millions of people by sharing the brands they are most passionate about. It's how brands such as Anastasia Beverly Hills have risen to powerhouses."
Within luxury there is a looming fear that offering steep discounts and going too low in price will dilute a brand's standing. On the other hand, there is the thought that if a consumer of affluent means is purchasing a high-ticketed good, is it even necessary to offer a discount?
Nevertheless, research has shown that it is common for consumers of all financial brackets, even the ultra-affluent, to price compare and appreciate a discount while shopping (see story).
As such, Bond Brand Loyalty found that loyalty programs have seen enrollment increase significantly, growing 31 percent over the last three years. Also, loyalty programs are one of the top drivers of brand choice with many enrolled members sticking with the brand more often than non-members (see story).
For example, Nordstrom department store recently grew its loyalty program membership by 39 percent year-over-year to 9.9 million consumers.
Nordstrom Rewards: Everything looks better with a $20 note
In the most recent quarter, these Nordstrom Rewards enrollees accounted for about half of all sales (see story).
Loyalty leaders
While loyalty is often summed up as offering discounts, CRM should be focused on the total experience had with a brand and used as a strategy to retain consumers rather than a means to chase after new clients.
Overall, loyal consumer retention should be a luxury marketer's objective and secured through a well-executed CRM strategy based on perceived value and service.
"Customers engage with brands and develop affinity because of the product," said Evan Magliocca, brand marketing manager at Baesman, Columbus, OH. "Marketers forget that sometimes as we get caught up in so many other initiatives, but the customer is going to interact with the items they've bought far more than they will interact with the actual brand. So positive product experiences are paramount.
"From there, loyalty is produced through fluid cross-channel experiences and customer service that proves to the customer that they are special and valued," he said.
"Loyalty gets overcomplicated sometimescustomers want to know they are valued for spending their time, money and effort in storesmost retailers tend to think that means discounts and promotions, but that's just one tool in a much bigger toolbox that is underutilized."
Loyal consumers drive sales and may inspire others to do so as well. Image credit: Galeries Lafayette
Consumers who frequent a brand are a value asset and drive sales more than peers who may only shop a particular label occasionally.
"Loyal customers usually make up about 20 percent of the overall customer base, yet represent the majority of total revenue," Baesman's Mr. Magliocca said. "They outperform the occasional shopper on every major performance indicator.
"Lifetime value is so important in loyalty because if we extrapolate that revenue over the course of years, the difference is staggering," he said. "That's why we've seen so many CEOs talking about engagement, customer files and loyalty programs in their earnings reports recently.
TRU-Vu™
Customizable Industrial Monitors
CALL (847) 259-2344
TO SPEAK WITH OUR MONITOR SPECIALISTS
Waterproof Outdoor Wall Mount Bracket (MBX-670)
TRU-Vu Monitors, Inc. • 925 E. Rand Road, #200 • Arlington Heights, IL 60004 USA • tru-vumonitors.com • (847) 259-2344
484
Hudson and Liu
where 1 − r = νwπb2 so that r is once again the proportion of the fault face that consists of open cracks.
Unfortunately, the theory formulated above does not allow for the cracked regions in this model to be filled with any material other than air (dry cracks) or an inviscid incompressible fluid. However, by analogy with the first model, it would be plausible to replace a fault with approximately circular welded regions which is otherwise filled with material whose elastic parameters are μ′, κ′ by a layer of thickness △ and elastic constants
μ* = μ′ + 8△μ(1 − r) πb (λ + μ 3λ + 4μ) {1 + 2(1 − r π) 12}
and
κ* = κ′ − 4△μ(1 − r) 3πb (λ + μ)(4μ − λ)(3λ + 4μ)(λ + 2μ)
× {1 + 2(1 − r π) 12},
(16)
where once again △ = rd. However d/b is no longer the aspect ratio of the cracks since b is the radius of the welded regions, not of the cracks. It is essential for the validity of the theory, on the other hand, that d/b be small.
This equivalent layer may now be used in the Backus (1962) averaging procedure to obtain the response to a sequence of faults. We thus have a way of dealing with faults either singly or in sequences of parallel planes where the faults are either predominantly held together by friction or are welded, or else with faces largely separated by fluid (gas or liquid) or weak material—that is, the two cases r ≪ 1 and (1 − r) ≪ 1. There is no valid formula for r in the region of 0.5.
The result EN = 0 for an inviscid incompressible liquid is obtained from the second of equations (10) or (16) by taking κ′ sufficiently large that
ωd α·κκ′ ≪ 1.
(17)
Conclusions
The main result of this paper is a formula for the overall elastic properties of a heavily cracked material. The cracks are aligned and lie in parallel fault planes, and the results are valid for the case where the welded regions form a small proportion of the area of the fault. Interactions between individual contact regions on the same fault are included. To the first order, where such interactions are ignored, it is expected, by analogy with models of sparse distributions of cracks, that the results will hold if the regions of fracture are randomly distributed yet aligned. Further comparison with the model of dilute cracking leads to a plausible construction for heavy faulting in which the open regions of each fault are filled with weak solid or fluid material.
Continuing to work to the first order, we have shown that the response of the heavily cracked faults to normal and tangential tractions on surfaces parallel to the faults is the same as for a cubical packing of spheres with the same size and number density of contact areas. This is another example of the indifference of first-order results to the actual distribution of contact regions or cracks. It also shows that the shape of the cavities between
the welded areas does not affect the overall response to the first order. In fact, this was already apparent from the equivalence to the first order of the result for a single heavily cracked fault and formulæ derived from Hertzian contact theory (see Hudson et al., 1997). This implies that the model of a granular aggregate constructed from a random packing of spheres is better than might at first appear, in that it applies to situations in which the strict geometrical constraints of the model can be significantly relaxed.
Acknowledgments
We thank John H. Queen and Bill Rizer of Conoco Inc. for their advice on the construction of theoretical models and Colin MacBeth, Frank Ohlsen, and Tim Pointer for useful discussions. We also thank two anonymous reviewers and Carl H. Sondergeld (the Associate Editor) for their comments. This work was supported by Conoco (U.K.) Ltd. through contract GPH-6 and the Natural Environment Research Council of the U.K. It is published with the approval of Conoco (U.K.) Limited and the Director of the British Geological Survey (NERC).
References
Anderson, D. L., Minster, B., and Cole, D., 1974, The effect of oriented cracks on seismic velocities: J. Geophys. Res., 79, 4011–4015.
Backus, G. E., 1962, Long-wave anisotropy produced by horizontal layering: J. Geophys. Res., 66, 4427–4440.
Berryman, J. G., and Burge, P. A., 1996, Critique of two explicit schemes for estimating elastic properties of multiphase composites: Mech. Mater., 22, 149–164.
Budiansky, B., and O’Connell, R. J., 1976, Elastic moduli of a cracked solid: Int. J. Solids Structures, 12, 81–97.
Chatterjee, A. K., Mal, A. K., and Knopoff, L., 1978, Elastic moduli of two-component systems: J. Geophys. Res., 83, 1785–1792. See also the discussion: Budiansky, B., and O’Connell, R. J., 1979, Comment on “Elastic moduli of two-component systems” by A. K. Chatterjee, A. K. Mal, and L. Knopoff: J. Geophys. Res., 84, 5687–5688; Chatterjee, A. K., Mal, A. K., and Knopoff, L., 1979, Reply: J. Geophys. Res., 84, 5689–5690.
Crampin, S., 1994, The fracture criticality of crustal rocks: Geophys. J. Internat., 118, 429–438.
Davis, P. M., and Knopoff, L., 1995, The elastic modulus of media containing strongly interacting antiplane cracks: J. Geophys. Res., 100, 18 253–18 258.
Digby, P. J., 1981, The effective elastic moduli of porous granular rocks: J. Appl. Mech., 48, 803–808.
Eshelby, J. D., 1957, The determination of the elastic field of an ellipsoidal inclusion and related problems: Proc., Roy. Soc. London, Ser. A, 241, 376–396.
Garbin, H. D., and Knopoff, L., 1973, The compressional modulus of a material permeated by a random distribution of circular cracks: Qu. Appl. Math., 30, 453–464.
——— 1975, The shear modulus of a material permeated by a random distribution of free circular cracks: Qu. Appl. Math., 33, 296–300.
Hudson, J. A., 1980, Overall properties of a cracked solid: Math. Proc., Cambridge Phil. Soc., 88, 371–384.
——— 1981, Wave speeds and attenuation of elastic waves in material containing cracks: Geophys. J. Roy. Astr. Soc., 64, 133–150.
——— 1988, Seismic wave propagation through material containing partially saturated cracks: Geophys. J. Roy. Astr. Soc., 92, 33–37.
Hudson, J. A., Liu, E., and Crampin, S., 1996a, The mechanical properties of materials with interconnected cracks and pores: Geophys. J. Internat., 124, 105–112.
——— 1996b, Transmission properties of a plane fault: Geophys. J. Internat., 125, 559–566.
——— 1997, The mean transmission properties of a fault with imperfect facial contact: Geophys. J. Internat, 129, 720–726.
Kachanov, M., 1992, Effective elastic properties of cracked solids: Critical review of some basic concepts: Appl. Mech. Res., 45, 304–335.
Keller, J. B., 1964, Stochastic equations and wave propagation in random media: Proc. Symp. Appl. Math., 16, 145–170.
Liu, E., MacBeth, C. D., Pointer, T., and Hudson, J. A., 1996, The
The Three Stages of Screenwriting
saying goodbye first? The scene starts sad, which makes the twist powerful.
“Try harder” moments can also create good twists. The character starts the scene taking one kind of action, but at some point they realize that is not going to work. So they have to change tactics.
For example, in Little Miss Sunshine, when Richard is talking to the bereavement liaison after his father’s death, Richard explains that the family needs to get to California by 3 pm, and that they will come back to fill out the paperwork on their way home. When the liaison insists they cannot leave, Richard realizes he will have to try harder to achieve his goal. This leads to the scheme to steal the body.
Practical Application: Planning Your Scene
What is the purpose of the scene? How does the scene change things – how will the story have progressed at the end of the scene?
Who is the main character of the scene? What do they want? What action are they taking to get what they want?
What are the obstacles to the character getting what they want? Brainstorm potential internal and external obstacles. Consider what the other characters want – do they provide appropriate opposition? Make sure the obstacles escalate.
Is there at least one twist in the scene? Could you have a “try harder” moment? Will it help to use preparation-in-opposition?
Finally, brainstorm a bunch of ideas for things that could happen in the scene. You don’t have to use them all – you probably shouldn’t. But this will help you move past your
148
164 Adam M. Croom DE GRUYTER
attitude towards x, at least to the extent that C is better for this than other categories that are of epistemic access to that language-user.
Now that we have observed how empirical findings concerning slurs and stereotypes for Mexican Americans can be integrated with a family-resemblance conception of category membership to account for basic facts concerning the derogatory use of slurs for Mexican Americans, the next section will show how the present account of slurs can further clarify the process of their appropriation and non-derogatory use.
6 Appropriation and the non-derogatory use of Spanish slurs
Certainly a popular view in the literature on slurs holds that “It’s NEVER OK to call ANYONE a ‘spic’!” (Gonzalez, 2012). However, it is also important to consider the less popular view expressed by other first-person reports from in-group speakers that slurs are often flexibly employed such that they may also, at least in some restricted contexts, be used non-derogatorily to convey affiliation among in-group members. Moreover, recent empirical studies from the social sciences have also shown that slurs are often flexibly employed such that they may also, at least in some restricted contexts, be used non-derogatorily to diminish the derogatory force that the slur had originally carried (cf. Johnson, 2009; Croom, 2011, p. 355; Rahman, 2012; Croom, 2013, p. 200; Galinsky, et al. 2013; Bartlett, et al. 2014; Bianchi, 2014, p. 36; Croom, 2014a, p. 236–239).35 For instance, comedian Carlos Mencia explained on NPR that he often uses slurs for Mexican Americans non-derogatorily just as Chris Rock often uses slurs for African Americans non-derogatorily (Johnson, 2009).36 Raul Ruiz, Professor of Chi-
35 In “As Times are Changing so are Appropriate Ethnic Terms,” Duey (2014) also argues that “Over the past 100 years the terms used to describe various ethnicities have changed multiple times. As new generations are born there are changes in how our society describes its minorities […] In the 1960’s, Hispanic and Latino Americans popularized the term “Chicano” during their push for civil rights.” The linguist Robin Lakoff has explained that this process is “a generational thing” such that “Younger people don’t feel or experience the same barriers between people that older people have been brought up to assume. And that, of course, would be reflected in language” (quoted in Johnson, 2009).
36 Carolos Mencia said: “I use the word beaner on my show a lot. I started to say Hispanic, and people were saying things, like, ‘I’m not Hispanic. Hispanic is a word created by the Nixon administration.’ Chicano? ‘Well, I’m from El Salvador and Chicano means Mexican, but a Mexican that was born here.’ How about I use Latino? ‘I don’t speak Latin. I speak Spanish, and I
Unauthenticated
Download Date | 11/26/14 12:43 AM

___

- [Work request]: Would you please copy, word for word, everything above from the line containing "experiences are paramount." down to the line containing "there, loyalty is", those two lines included?

- [Reply]:
"Customers engage with brands and develop affinity because of the product," said Evan Magliocca, brand marketing manager at Baesman, Columbus, OH. "Marketers forget that sometimes as we get caught up in so many other initiatives, but the customer is going to interact with the items they've bought far more than they will interact with the actual brand. So positive product experiences are paramount.
"From there, loyalty is produced through fluid cross-channel experiences and customer service that proves to the customer that they are special and valued," he said.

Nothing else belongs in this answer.